Svanbjörn sah Vater und Sohn abwechselnd an. Blut rann aus seinem Mund, und er spuckte auf die Straße.
»Ich habe nichts bei mir«, sagte er. »Das hier ist völlig unnötig.«
»Unnötig? Findest du? Findest du es auch unnötig, zu zahlen, was du kaufst? Du schuldest mir drei Lieferungen. Findest du das in Ordnung? Findest du das wirklich in Ordnung?«
Svanbjörn antwortete nicht, und Konráðs Vater ging schlagend und tretend auf ihn los, stieß ihn zu Boden und wollte weiter auf ihn einprügeln, doch Konráð hielt seinen Vater fest und fuhr ihn an, er solle aufhören. Er musste alle Kraft aufwenden, um ihn festzuhalten, und schließlich drückte er ihn an eine Hauswand, bis er sich beruhigte. Unterdessen rappelte Svanbjörn sich wieder auf.
»Verdammtes Scheusal«, murmelte er. »Ein verfluchtes Scheusal bist du!«
»Zahl deine Schulden, du Flasche!«, brüllte Konráðs Vater und versuchte sich loszureißen, um weiter auf den Mann einzuschlagen.
»Hast du nicht wenigstens ein bisschen was da?«, fragte Konráð den Gastwirt.
»Ich will nicht ein bisschen was«, schrie der Vater. »Ich will das Geld jetzt haben, oder ich bringe ihn um! Lass mich los, Junge! Lass los! Was soll das? Lass mich los, du dummer Bengel!!«
Konráð ließ seinen Vater los. Er hatte sich noch kaum beruhigt und sah Svanbjörn hasserfüllt an.
»Ich komme morgen wieder, und dann hast du das Geld zusammen, du Schwachkopf. Verstanden?«
Svanbjörn murmelte etwas, das Konráð nicht verstand, und so ließen sie ihn dort hinter der Kneipe stehen.

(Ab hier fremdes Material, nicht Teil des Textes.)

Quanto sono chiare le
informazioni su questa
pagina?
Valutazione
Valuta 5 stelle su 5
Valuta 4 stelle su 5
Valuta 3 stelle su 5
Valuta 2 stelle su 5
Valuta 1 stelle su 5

Am nächsten Tag stattete Konráðs Vater Svanbjörn mit seinen Freunden einen Besuch ab. Was genau sich zwischen ihnen abspielte, wusste Konráð nicht. Am Abend kam der Vater triumphierend und mit Scheinen wedelnd nach Hause, die Svanbjörn ihm gegeben habe, fast die gesamte Summe. An diesem Abend war er blendender Laune. Und seine Knöchel waren wund.
Am selben Abend brannte ein Lokal des Gastwirts komplett herunter. In den Nachrichten war von Brandstiftung die Rede, doch man wisse nicht, wer dahinterstecke.
Konráðs Vater schwor hoch und heilig, dass er mit dem Brand nichts zu tun habe.
Zwei Wochen später wurde er erstochen.
Svanbjörn hatte ein Alibi. Er war zur Tatzeit mit seiner Familie in Ólafsvík gewesen.